Whenever I see posts about why dogs cannot play fetch I am always saddened. I’m not saddened at the suggestion dogs should not play fetch, but because there are always hundreds of comments about how no one will let us have fun with our dogs. I do not think that is true at all, and the purpose of this blog post is to show that there are lots more things we can do with our dogs that are not only fun, but will help build the bond we have with our dog and create shared experiences.

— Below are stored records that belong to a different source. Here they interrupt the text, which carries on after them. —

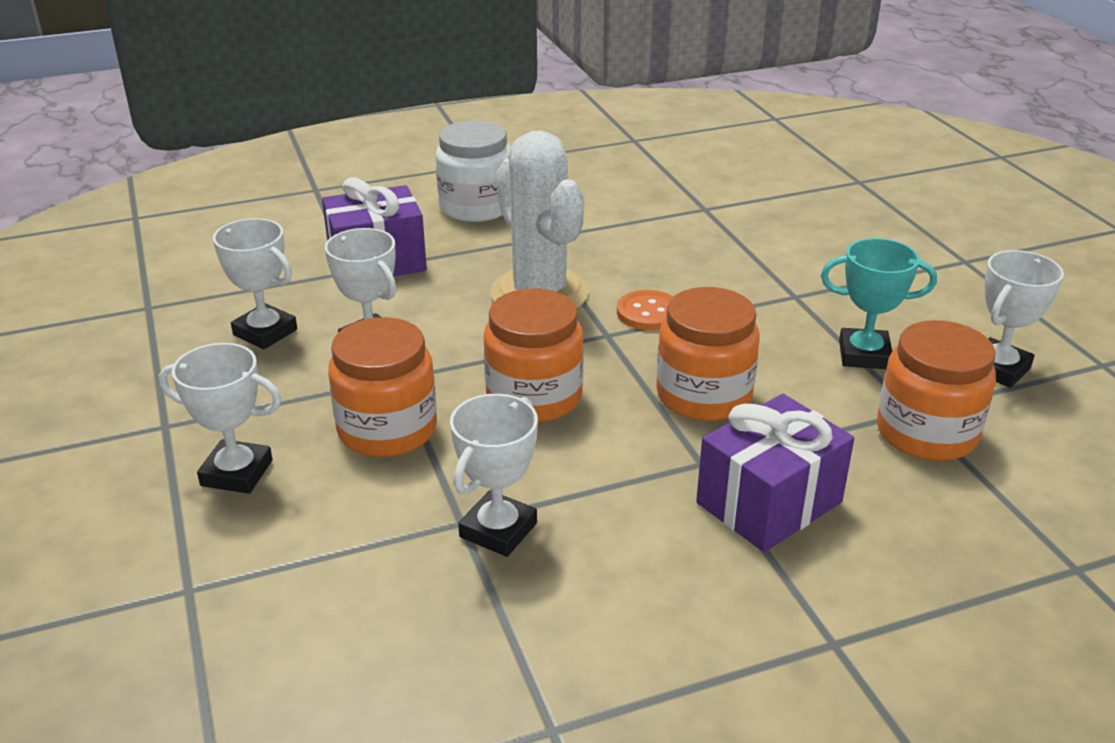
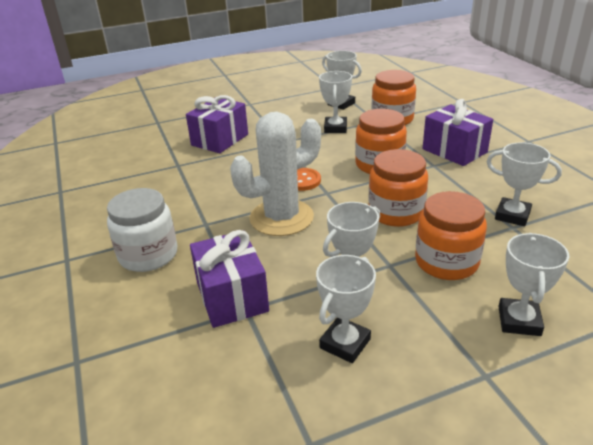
camera: 90 degrees left, 0 degrees up
turquoise trophy [821,238,937,369] -> white trophy [319,71,352,133]
none -> purple gift [186,95,248,153]

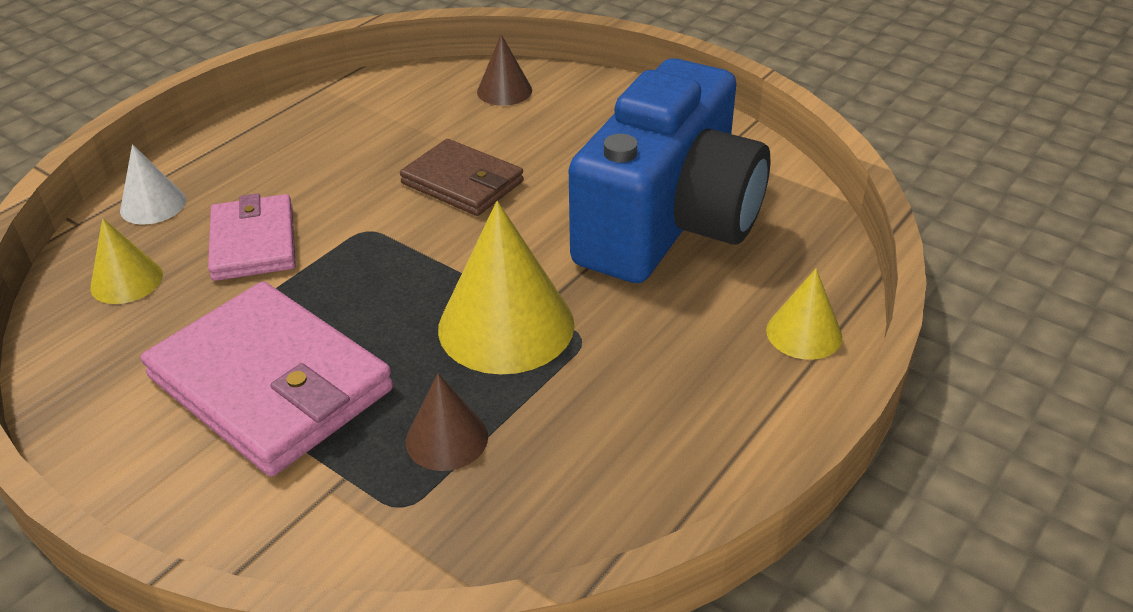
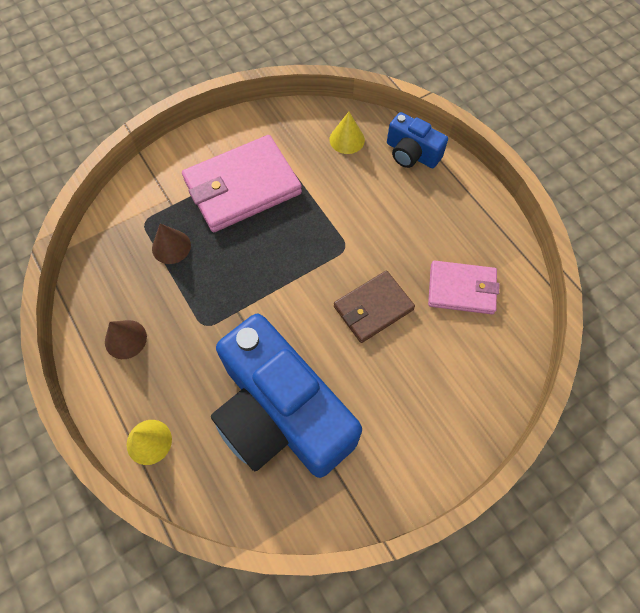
camera: 110 degrees right, 25 degrees up
white cone [120,144,186,224] -> blue camera [387,112,448,168]
pink wallet [208,193,296,281] -> pink wallet moved to [428,260,499,314]
yellow cone [438,201,574,375] -> none
brown cone [477,34,532,106] -> brown cone moved to [105,320,147,359]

Firstly, a little story about an observation a made a while ago whilst walking on the beach. I was walking two dogs, and stopped to watch a dog playing fetch. The dog was with two people, it ran out for the ball, ran back dropped the ball and waited for the ball to be thrown again. Drop, run, repeat. It occurred to me that the dog could have been anywhere, it would not have mattered because all that mattered to the dog was the ball and the game.
Although the dog appeared to be enjoying the game I could not help but feel a little sad on all the stimulation and experiences it was missing out on. I looked to the dogs I was with. One was stood in the sea, looking to the horizon, sniffing the air, nose going wild! The other was mooching across some rocks, sniffing as she went, stopping every now and then to use her paw to scratch at and investigate different things. They were getting to smell different things, to feel different things. The chances are they would be equally or more tired and relaxed then the dog playing fetch.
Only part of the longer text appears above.